So up to know, even with InTransactionIndexing beeing disabled we are not able to import mroe then approx 140k files into the DMS without running into an OOM.

Thank you again to all for your input on this topic so far, any more hints are highly appreceated!

rmacian
Champ in-the-making
Champ in-the-making
The point of the bulk import is that permits to set metadata on the fly with the metada.properties files. Indeed you can fill only metadata for the documents that are allready uploaded by only writting the .metadata.properties files

What is not working for you ?

On my blog I have done some tests (Spanish)

http://alfrescoadmin.blogspot.com/2011/06/importacion-masiva-con-alfresco-bulk.html

Raúl

ad-int-en
Champ in-the-making
Champ in-the-making
Raúl, thanks a lot for your quick reply. The bulk importer is realy cool, but it is not a standardized interface to the outside world.
SInce we a running a SAS-Solution we need to stick to standard interfaces that can be accessed programaticaly, plus we already invested a lot of development work to intergrate the CMIS Interface into our exsiting infrastructure, so a switch to different interface is not possible for us.
Thanks anyway for your replies.
Also this thread is about a (possible) Memory Leak in the CMIS Integration of Alfresco (and probably also in the FTP Interface) so the buk importer is a bit offtopic.
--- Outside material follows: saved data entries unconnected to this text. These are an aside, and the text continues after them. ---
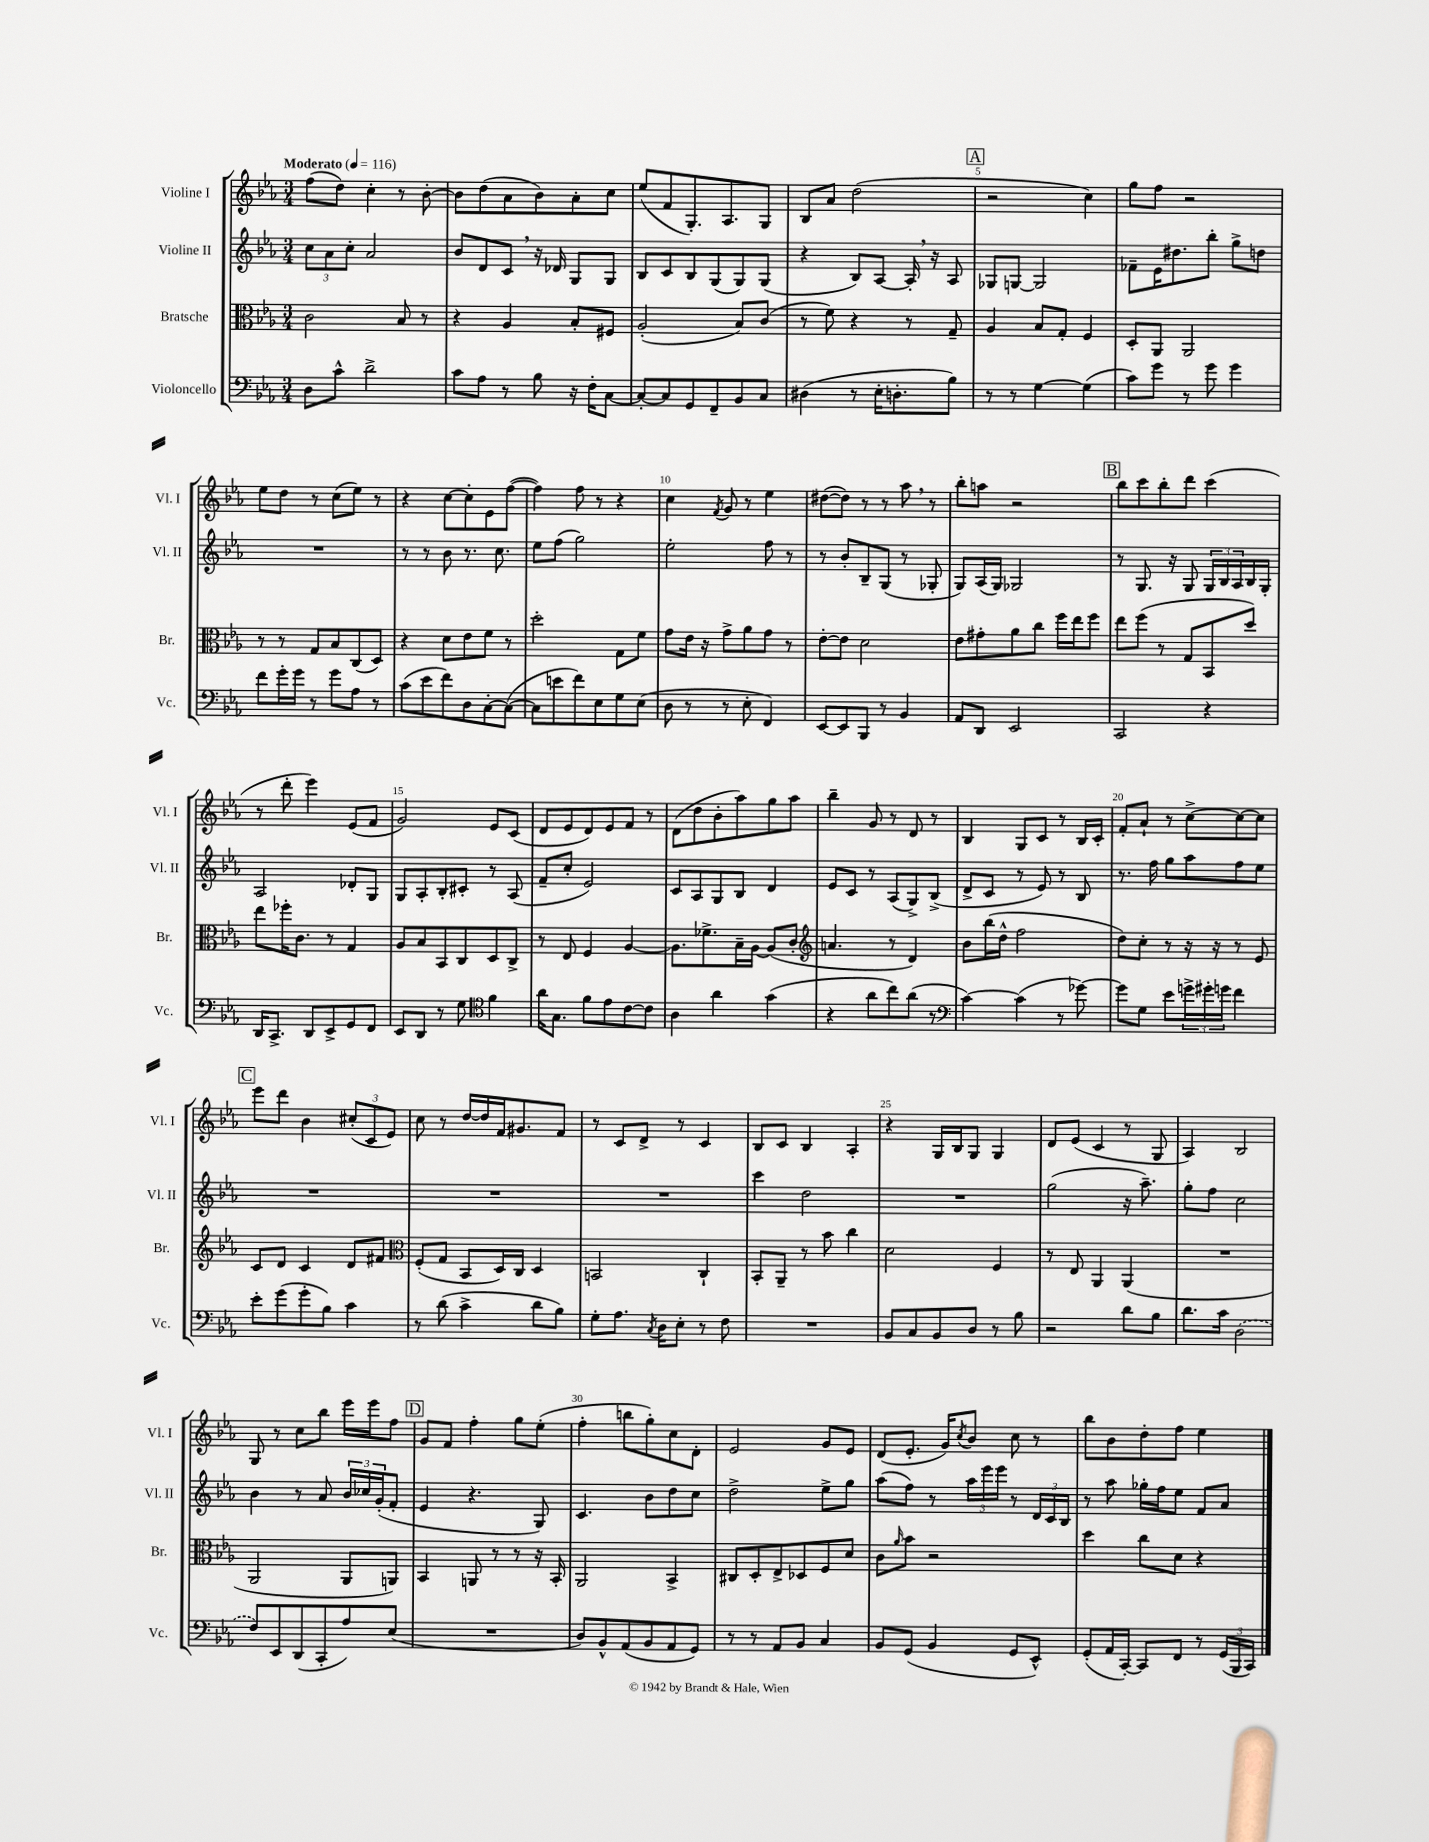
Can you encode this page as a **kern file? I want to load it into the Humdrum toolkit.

**kern	**kern	**kern	**kern
*staff4	*staff3	*staff2	*staff1
*clefF4	*clefC3	*clefG2	*clefG2
*k[b-e-a-]	*k[b-e-a-]	*k[b-e-a-]	*k[b-e-a-]
*M3/4	*M3/4	*M3/4	*M3/4
*MM116	*MM116	*MM116	*MM116
8D	2c	12cc	(8ff
.	.	12a-	.
8c^^	.	.	8dd)
.	.	12cc'	.
2d^	.	2a-	4cc'
.	8B-	.	8r
.	8r	.	[8b-'
=	=	=	=
8c	4r	8b-	8b-]
8A-	.	8d	(8dd
8r	4A-	8c	8a-
8B-	.	16r	8b-)
.	.	16d-	.
16r	8B-'	8G	8a-'
16F'	.	.	.
[8C	8F#	8G	8cc
=	=	=	=
8C'_	(2A-'	8B-	(8ee-
8C]	.	8c	8f
8GG	.	8B-	8.G')
8FF~	.	(8G	.
.	.	.	8.A-
8BB-	8B-)	8G)	.
8C	(8c	(8G	8G
=	=	=	=
(4D#	8r	4r	8B-
.	8f)	.	8a-
8r	4r	8B-)	(2dd
16E-'	.	[8A-	.
8.D'	.	.	.
.	8r	16A-']	.
.	.	16r	.
8B-)	8G~	8A-	.
=	=	=	=
8r	4A-	8G-	2r
8r	.	[8G	.
[4G	8B-	2G]	.
.	8G'	.	.
(4G]	4F	.	4cc)
=	=	=	=
8c)	8D'	8f-~	8gg
8g	8AA-	16e-	8ff
.	.	8.dd#	.
8r	2AA-	.	2r
8g	.	8bb-'	.
4g	.	8gg^	.
.	.	8dd	.
=	=	=	=
8f	8r	2.r	8ee-
16g'	8r	.	8dd
16g	.	.	.
8r	8G	.	8r
8g	8B-	.	(8cc
8A-	(8C	.	8ee-)
8r	8D)	.	8r
=	=	=	=
(8c	4r	8r	4r
8e-	.	8r	.
8f)	8d	8b-	[8cc
8D	8e-	8.r	8cc']
[8C'	8f	.	8e-
.	.	8.cc	.
(8C_	8r	.	([8ff
=	=	=	=
8C]	2dd'	8ee-	4ff])
8e	.	(8ff	.
8f)	.	2gg)	8ff
8E-	.	.	8r
8G	8G	.	4r
(8E-	8f	.	.
=	=	=	=
8D	8g	2ee-'	4cc
8r	16e-	.	.
.	16r	.	.
.	.	.	8qf
8r	8g^	.	8g
8E-'	8a-	.	8r
4FF)	8g	8ff	4ee-
.	8r	8r	.
=	=	=	=
[8EE-	[8e-'	8r	([8dd#
8EE-]	8e-]	8b-'	8dd#])
8BBB-	2d	8B-~	8r
8r	.	(8G	8r
4BB-	.	8r	8aa-
.	.	8G-'	8r
=	=	=	=
8AA-	8e-	8G)	8bb-'
8DD	8g#'	(16A-	8aa
.	.	16G)	.
2EE-	8a-	2G-	2r
.	8cc	.	.
.	16ff	.	.
.	16ee-	.	.
.	8ff	.	.
=	=	=	=
2CC	8ee-	8r	8bb-
.	(8ff	8.G	8ccc
.	8r	.	8bb-'
.	.	16r	.
.	8G	8G	8ddd
4r	8BB-	24G	(4ccc
.	.	24B-	.
.	.	24A-	.
.	8dd)	16B-	.
.	.	16G'	.
=	=	=	=
16DD	8ee-	2A-	8r
8.CC^	.	.	.
.	16ff-'	.	8ddd'
.	8.c	.	.
8DD	.	.	4eee-)
8EE-^	8r	.	.
8GG	4G	8d-'	(8e-
8FF	.	8G	8f
=	=	=	=
8EE-	8A-	8G	2g)
8DD	8B-	8A-'	.
8r	8BB-	8B-'	.
8G	8C	8c#'	.
*clefC4	*	*	*
4f	8D	8r	8e-
.	8C^	(8A-	(8c
=	=	=	=
16a-	8r	8f~	8d
8.G	.	.	.
.	8E-	8cc'	8e-
8f	4F	2e-)	8d)
8e-	.	.	8e-
[8c	[4A-	.	8f
8c]	.	.	8r
=	=	=	=
4A-	8.A-]	8c	(8d
.	.	8A-	8dd
.	8.f-^	.	.
4a-	.	8G	8b-'
.	16B-~	8B-	8aa-)
.	[16A-	.	.
(4g	(8A-]	4d	8gg
.	8c'	.	8aa-
=	=	=	=
*	*clefG2	*	*
4r	4.a	8e-	4bb-~
.	.	8c	.
8a-	.	8r	8g
8cc)	8r	(8A-	8r
(8a-	4d)	8G^)	8d
8r	.	(8B-^	8r
=	=	=	=
*clefF4	*	*	*
[4c)	8b-	8d^	4B-
.	(16bb-	8c	.
.	16dd^^	.	.
(4c]	2ff	8r	8G
.	.	8e-)	8c
8r	.	8r	8r
[8g-)	.	8B-	16B-
.	.	.	16c'
=	=	=	=
8g-]	8dd)	8.r	8f'
8G	8cc'	.	8a-`
.	.	16ff	.
8e-	8r	8gg	8r
24g^	16r	8aa-	[8cc^
24g#'	.	.	.
.	16r	.	.
24g	.	.	.
4f	8r	8ff	8cc_
.	8e-	8ee-	8cc]
=	=	=	=
8e-'	8c	2.r	8eee-
(8g	8d	.	8ddd
8g'	4c	.	4b-
8B-)	.	.	.
4c	8d	.	(12cc#'
.	.	.	12c
.	8f#	.	.
.	.	.	12e-)
=	=	=	=
*	*clefC3	*	*
8r	(8F'	2.r	8cc
(8d	8G	.	8r
4c^	8BB-	.	[16dd
.	.	.	16dd]
.	16D)	.	16f
.	16C	.	8.g#
8d	4D	.	.
8B-)	.	.	8f
=	=	=	=
8G'	2BB	2.r	8r
8.A-	.	.	8c
.	.	.	8d^
8qC	.	.	.
16D	.	.	.
8E-'	.	.	8r
8r	4C`	.	4c
8F	.	.	.
=	=	=	=
2.r	8BB-'	4ccc	8B-
.	8AA-~	.	8c
.	8r	2dd	4B-
.	8b-	.	.
.	4cc	.	4A-'
=	=	=	=
8BB-	2d	2.r	4r
8C	.	.	.
8BB-	.	.	16G
.	.	.	16B-
8D	.	.	8G
8r	4F	.	4G
8B-	.	.	.
=	=	=	=
2r	8r	(2gg	8d
.	8E-	.	(8e-
.	4AA-	.	4c
8d	(4AA-	16r	8r
.	.	8.aa-~)	.
8B-	.	.	8G
=	=	=	=
8.d	2.r	8gg'	4A-)
.	.	8ff	.
16c	.	.	.
(2D	.	2cc	2B-
=	=	=	=
8F)	2AA-	4b-	8G
8EE-	.	.	8r
(8DD	.	8r	8cc
8CC'	.	8a-	8bb-
8A-)	8AA-	24b-	16eee-
.	.	24cc-	.
.	.	.	16eee-
.	.	(24g'	.
(8E-	8AA)	8f'	8ff
=	=	=	=
2.r	4BB-	4e-	8g
.	.	.	8f
.	8AA	4.r	4ff'
.	8r	.	.
.	8r	.	8gg
.	16r	8G)	(8ee-'
.	16BB-'	.	.
=	=	=	=
8D)	2AA-	4.c	4ff'
8BB-^^	.	.	.
(8AA-	.	.	8bb
8BB-	.	8b-	8gg')
8AA-	4BB-^	8dd	8cc
8GG)	.	8cc	8d'
=	=	=	=
8r	8C#	2dd^	2e-
8r	8D'	.	.
8AA-	8E-^	.	.
8BB-	8D-	.	.
4C	8F	8ee-^	8g
.	8d	8gg	8e-
=	=	=	=
8BB-	8c	(8aa-	(8d
.	16qqa-	.	.
(8GG	8b-	8ff)	8.e-'
4BB-	2r	8r	.
.	.	.	16g)
.	.	.	8qcc
.	.	24aa-	8b-
.	.	24eee-	.
.	.	24eee-	.
8GG	.	8r	8cc
8EE-^^)	.	24d	8r
.	.	24c	.
.	.	24B-	.
=	=	=	=
(8GG'	4dd	8r	8bb-
16AA-	.	8aa-	8b-
[16CC')	.	.	.
8CC]	8cc	16gg-'	8dd'
.	.	16ff	.
8FF	8d	8ee-	8ff
8r	4r	8f	4ee-
(24GG	.	8a-	.
24BBB-	.	.	.
24CC)	.	.	.
==	==	==	==
*-	*-	*-	*-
But it is still very intersting to see, that using the bulk importer the memory does not seem to occur even with the standard lucene settings in alfresco.

rmacian
Champ in-the-making
Champ in-the-making
Ok,

Just only to see if this is a bug that may be already fixed you could download a nightly build of Alfresco (current is 4.0) and see if the error is thrown. At least you can expect to have this solved in the future

http://dev.alfresco.com/downloads/nightly/dist/